Mask_RCNN
Mask_RCNN copied to clipboard
step - loss: nan - val_loss: nan in the trainin
Hello, I'm trying to train the mask rcnn network with multi classes, but I only get step - loss: nan - val_loss: nan in all training epochs. I've already used different values for different parameters, I don't know what else to do.
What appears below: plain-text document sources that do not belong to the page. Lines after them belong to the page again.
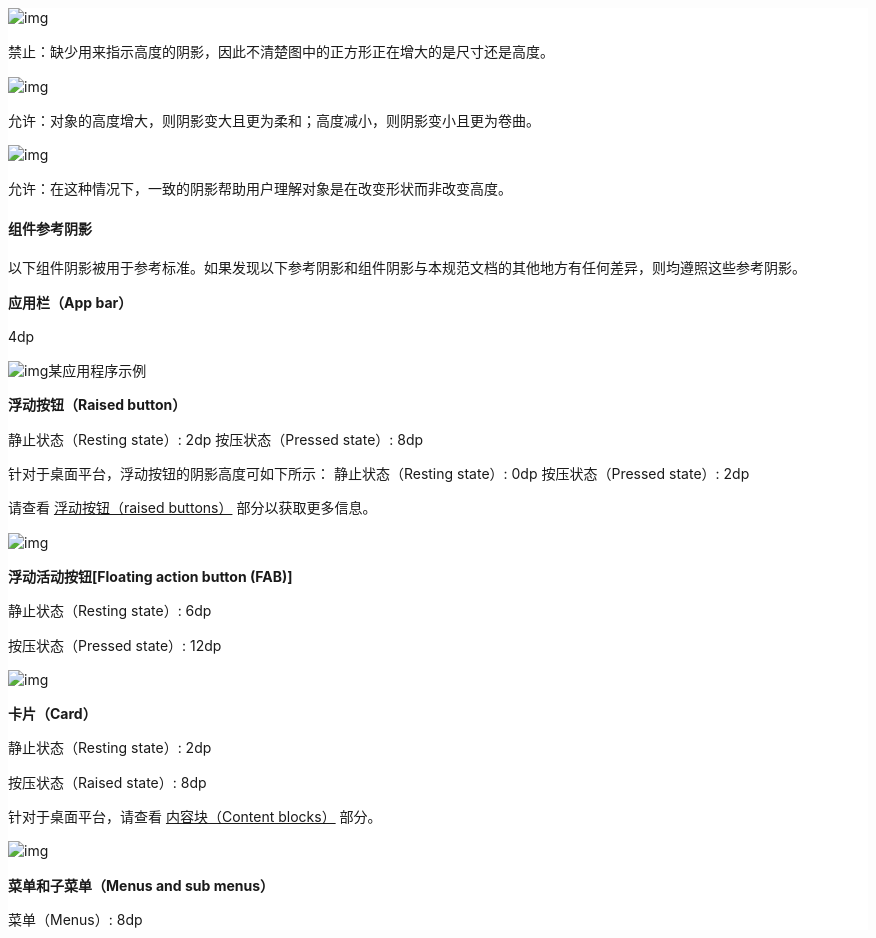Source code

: ![img](https://storage.googleapis.com/material-design/publish/material_v_10/assets/0B6Okdz75tqQsRlUtdkk1c2xwUkU/whatismaterial_3d_elevation_shadow4.png)

禁止：缺少用来指示高度的阴影，因此不清楚图中的正方形正在增大的是尺寸还是高度。

![img](https://storage.googleapis.com/material-design/publish/material_v_10/assets/0B6Okdz75tqQsMlg5UmlWV2FnQ3M/whatismaterial_3d_elevation_shadow5.png)

允许：对象的高度增大，则阴影变大且更为柔和；高度减小，则阴影变小且更为卷曲。

![img](https://storage.googleapis.com/material-design/publish/material_v_10/assets/0B6Okdz75tqQsY1hrcHlOdEJuU1k/whatismaterial_3d_elevation_shadow6.png)

允许：在这种情况下，一致的阴影帮助用户理解对象是在改变形状而非改变高度。

#### 组件参考阴影

以下组件阴影被用于参考标准。如果发现以下参考阴影和组件阴影与本规范文档的其他地方有任何差异，则均遵照这些参考阴影。

**应用栏（App bar）**

4dp

![img](https://storage.googleapis.com/material-design/publish/material_v_10/assets/0B-Ef4kCjUzkPZ1lQV2ZEeTAxMzg/whatismaterial_3d_elevation_component06.png)某应用程序示例

**浮动按钮（Raised button）**

静止状态（Resting state）: 2dp
按压状态（Pressed state）: 8dp

针对于桌面平台，浮动按钮的阴影高度可如下所示：
静止状态（Resting state）: 0dp
按压状态（Pressed state）: 2dp

请查看 [浮动按钮（raised buttons）](https://material.io/guidelines/components/buttons.html##buttons-raised-buttons) 部分以获取更多信息。

![img](https://storage.googleapis.com/material-design/publish/material_v_10/assets/0B-Ef4kCjUzkPSy1NQUtNdW5idXc/whatismaterial_3d_elevation_component02.png)

**浮动活动按钮[Floating action button (FAB)]**

静止状态（Resting state）: 6dp

按压状态（Pressed state）: 12dp

![img](https://storage.googleapis.com/material-design/publish/material_v_10/assets/0B-Ef4kCjUzkPRFp6VHZ0UTc1V2M/whatismaterial_3d_elevation_component08.png)

**卡片（Card）**

静止状态（Resting state）: 2dp

按压状态（Raised state）: 8dp

针对于桌面平台，请查看 [内容块（Content blocks）](https://material.io/guidelines/components/cards.html#cards-content-blocks) 部分。

![img](https://storage.googleapis.com/material-design/publish/material_v_10/assets/0B-Ef4kCjUzkPb1Y5MjNXT2owMFE/whatismaterial_3d_elevation_component03.png)

**菜单和子菜单（Menus and sub menus）**

菜单（Menus）: 8dp
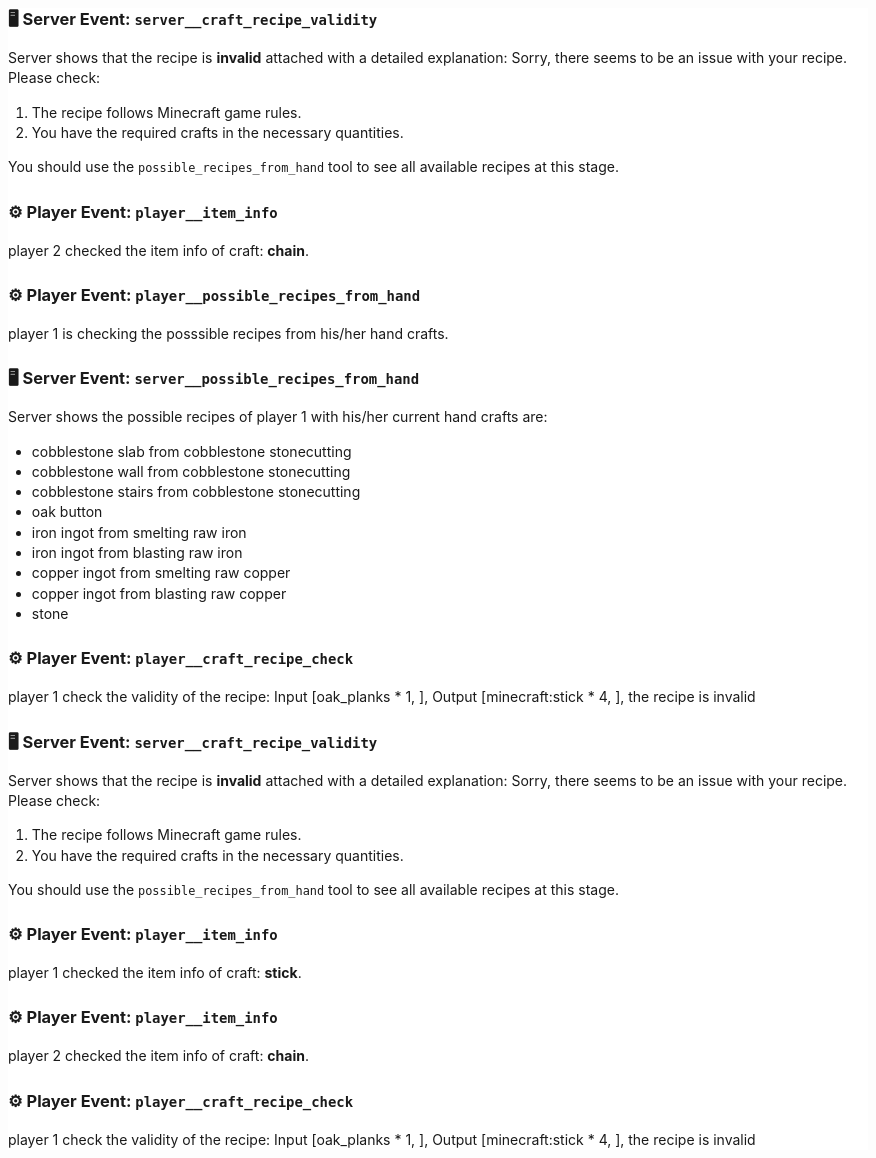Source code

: 
### 🖥 Server Event: `server__craft_recipe_validity`
Server shows that the recipe is **invalid** attached with a detailed explanation:
Sorry, there seems to be an issue with your recipe. Please check:
1. The recipe follows Minecraft game rules.
2. You have the required crafts in the necessary quantities.

You should use the `possible_recipes_from_hand` tool to see all available recipes at this stage.


### ⚙️ Player Event: `player__item_info`
player 2 checked the item info of craft: **chain**.


### ⚙️ Player Event: `player__possible_recipes_from_hand`
player 1 is checking the posssible recipes from his/her hand crafts.


### 🖥 Server Event: `server__possible_recipes_from_hand`
Server shows the possible recipes of player 1 with his/her current hand crafts are: 
   - cobblestone slab from cobblestone stonecutting
   - cobblestone wall from cobblestone stonecutting
   - cobblestone stairs from cobblestone stonecutting
   - oak button
   - iron ingot from smelting raw iron
   - iron ingot from blasting raw iron
   - copper ingot from smelting raw copper
   - copper ingot from blasting raw copper
   - stone


### ⚙️ Player Event: `player__craft_recipe_check`
player 1 check the validity of the recipe: Input [oak_planks * 1, ], Output [minecraft:stick * 4, ], the recipe is invalid


### 🖥 Server Event: `server__craft_recipe_validity`
Server shows that the recipe is **invalid** attached with a detailed explanation:
Sorry, there seems to be an issue with your recipe. Please check:
1. The recipe follows Minecraft game rules.
2. You have the required crafts in the necessary quantities.

You should use the `possible_recipes_from_hand` tool to see all available recipes at this stage.


### ⚙️ Player Event: `player__item_info`
player 1 checked the item info of craft: **stick**.


### ⚙️ Player Event: `player__item_info`
player 2 checked the item info of craft: **chain**.


### ⚙️ Player Event: `player__craft_recipe_check`
player 1 check the validity of the recipe: Input [oak_planks * 1, ], Output [minecraft:stick * 4, ], the recipe is invalid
Does anyone have any ideas?
`Configurations: BACKBONE resnet101 BACKBONE_STRIDES [4, 8, 16, 32, 64] BATCH_SIZE 1 BBOX_STD_DEV [0.1 0.1 0.2 0.2] COMPUTE_BACKBONE_SHAPE None DETECTION_MAX_INSTANCES 100 DETECTION_MIN_CONFIDENCE 0.7 DETECTION_NMS_THRESHOLD 0.3
FPN_CLASSIF_FC_LAYERS_SIZE 1024
GPU_COUNT 1
GRADIENT_CLIP_NORM 1
IMAGES_PER_GPU 1
IMAGE_CHANNEL_COUNT 3
IMAGE_MAX_DIM 640
IMAGE_META_SIZE 18
IMAGE_MIN_DIM 640
IMAGE_MIN_SCALE 0
IMAGE_RESIZE_MODE square
IMAGE_SHAPE [640 640 3]
LEARNING_MOMENTUM 0.9
LEARNING_RATE 1e-05
LOSS_WEIGHTS {'rpn_class_loss': 1.0, 'rpn_bbox_loss': 1.0, 'mrcnn_class_loss': 1.0, 'mrcnn_bbox_loss': 1.0, 'mrcnn_mask_loss': 1.0}
MASK_POOL_SIZE 14
MASK_SHAPE [28, 28]
MAX_GT_INSTANCES 50
MEAN_PIXEL [123.7 116.8 103.9]
MINI_MASK_SHAPE (56, 56)
NAME weedS_detection
NUM_CLASSES 6
POOL_SIZE 7
POST_NMS_ROIS_INFERENCE 500
POST_NMS_ROIS_TRAINING 1000
PRE_NMS_LIMIT 6000
ROI_POSITIVE_RATIO 0.33
RPN_ANCHOR_RATIOS [0.5, 1, 2]
RPN_ANCHOR_SCALES (8, 16, 32, 64, 128)
RPN_ANCHOR_STRIDE [1]
RPN_BBOX_STD_DEV [0.1 0.1 0.2 0.2]
RPN_NMS_THRESHOLD 0.7
RPN_TRAIN_ANCHORS_PER_IMAGE 128
STEPS_PER_EPOCH 100
TOP_DOWN_PYRAMID_SIZE 256
TRAIN_BN False
TRAIN_ROIS_PER_IMAGE 32
USE_MINI_MASK False
USE_RPN_ROIS True
VALIDATION_STEPS 50
WEIGHT_DECAY 0.0001`
i got the same error while training the model with gpu. what's the solution?
Check your annotations whether there is undefined values or images that are not annotated at all...it happens when there are missing annotations.